# YANG DIMINTA
Tolong ganti "locality" dengan "place" pada baris-baris daftar dari baris yang memuat "collection date: 1995-06-24/1995-06-26" sampai dengan baris terakhir daftar, lalu tuliskan kembali baris-baris itu tanpa perubahan lain.

# BAHAN
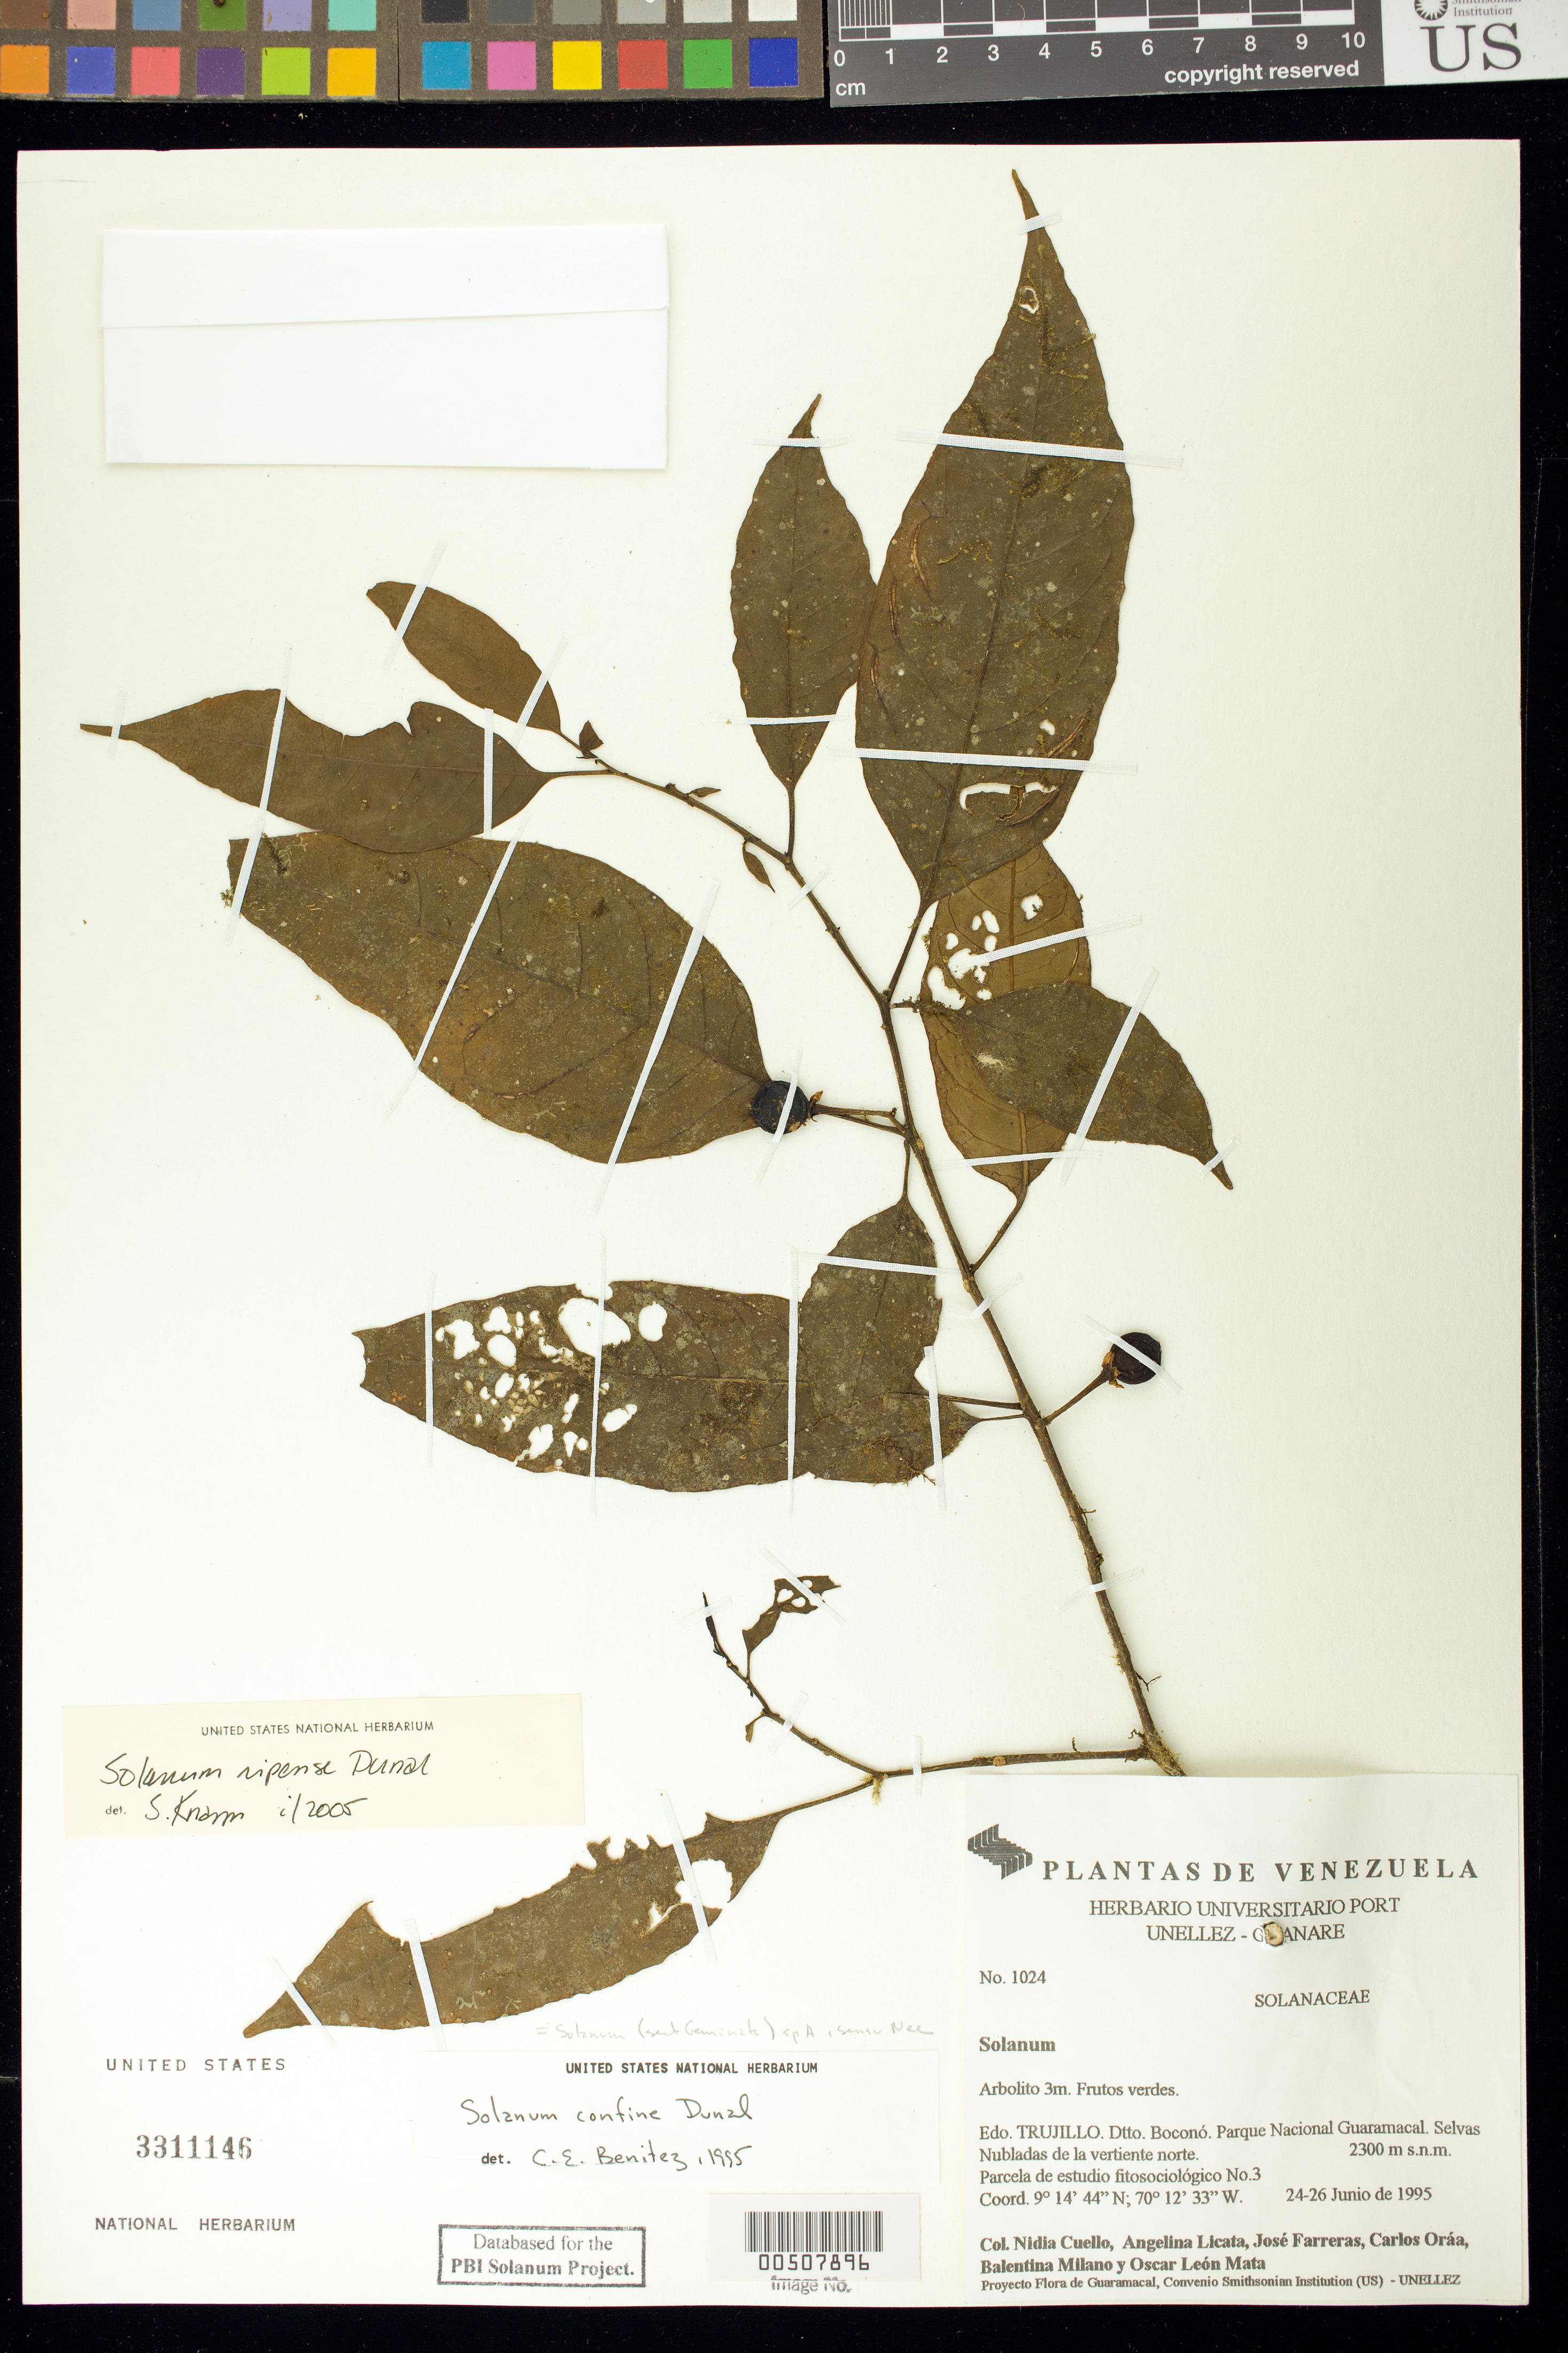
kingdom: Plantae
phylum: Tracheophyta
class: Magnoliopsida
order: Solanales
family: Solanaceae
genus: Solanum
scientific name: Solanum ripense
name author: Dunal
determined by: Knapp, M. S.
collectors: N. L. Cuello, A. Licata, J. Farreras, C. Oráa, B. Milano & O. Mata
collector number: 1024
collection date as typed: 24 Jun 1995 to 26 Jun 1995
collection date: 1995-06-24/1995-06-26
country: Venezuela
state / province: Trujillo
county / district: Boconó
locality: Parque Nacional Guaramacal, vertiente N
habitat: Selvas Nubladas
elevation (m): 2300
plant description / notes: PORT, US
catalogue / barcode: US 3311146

# HASIL AKHIR
collection date: 1995-06-24/1995-06-26
country: Venezuela
state / province: Trujillo
county / district: Boconó
place: Parque Nacional Guaramacal, vertiente N
habitat: Selvas Nubladas
elevation (m): 2300
plant description / notes: PORT, US
catalogue / barcode: US 3311146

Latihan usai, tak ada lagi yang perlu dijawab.